O grupo de presos fez o pedido em carta dirigida à senadora opositora Piedad Córdoba, pills que administra a libertação dos seqüestrados por esse grupo armado.
A carta foi divulgada hoje pelo site da “Agência Bolivariana de Imprensa” (“ABP”), find que costuma divulgar comunicados e entrevistas das Farc.
Os rebeldes pedem a Hebe de Bonafini, sick presidente das Mães da Praça de Maio na Argentina, e à comunidade internacional que exijam a troca de seqüestrados das Farc por guerrilheiros presos e que não sejam considerados criminosos nem terroristas.
“Estamos de acordo com que a solução ao conflito seja política, para poder, assim, por meio do diálogo fraterno e a reconciliação nacional, construir a pátria que desejamos em paz e com justiça social, e não continuar transitando pelo despenhadeiro da guerra civil”, afirmam os prisioneiros das Farc.
Acrescentam que são conscientes de que “as condições dos retidos nas selvas (…) não são as melhores” e advertem que “há sempre o imprevisto de um ataque, um bombardeio do Exército oficial”.
Insistem à senadora e a “personalidades interessadas no futuro” do país em seu convite “das masmorras do regime a continuar e não desfalecer em busca da troca humanitária”.

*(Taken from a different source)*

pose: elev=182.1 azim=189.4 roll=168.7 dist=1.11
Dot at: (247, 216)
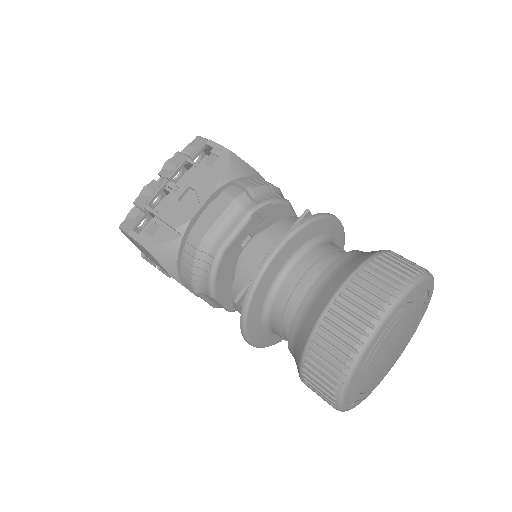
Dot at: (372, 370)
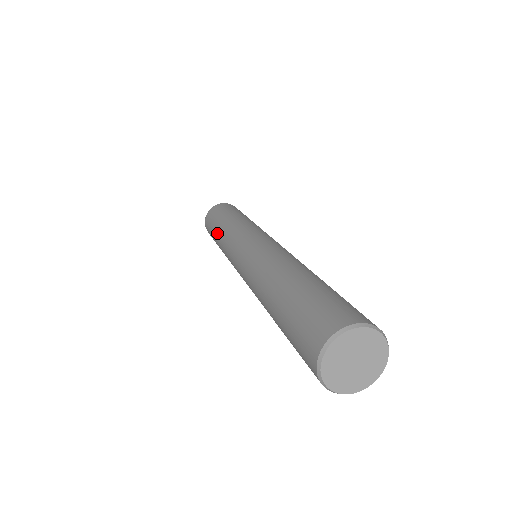
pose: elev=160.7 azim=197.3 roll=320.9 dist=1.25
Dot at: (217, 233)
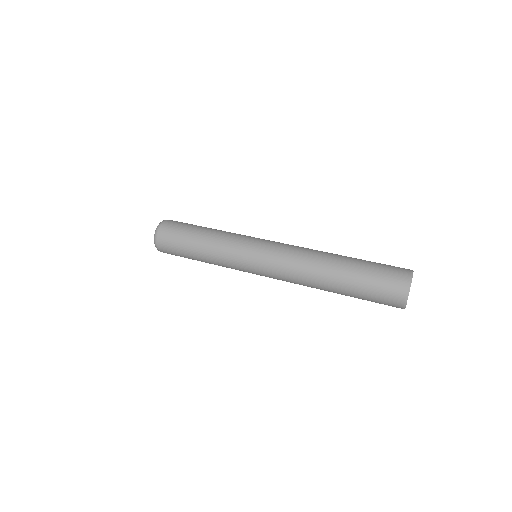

Na carta, datada de 23 de dezembro e dirigida também à Associação Colombianos pela Paz, denunciam a violação permanente do “devido processo, a presunção de inocência e outros direitos de caráter constitucional” e lamentam por ser “exibidos como troféu de guerra”.
No final da carta, indicam que não são criminosos nem terroristas e especificam: “Somos prisioneiros de guerra. Troca humanitária já!”.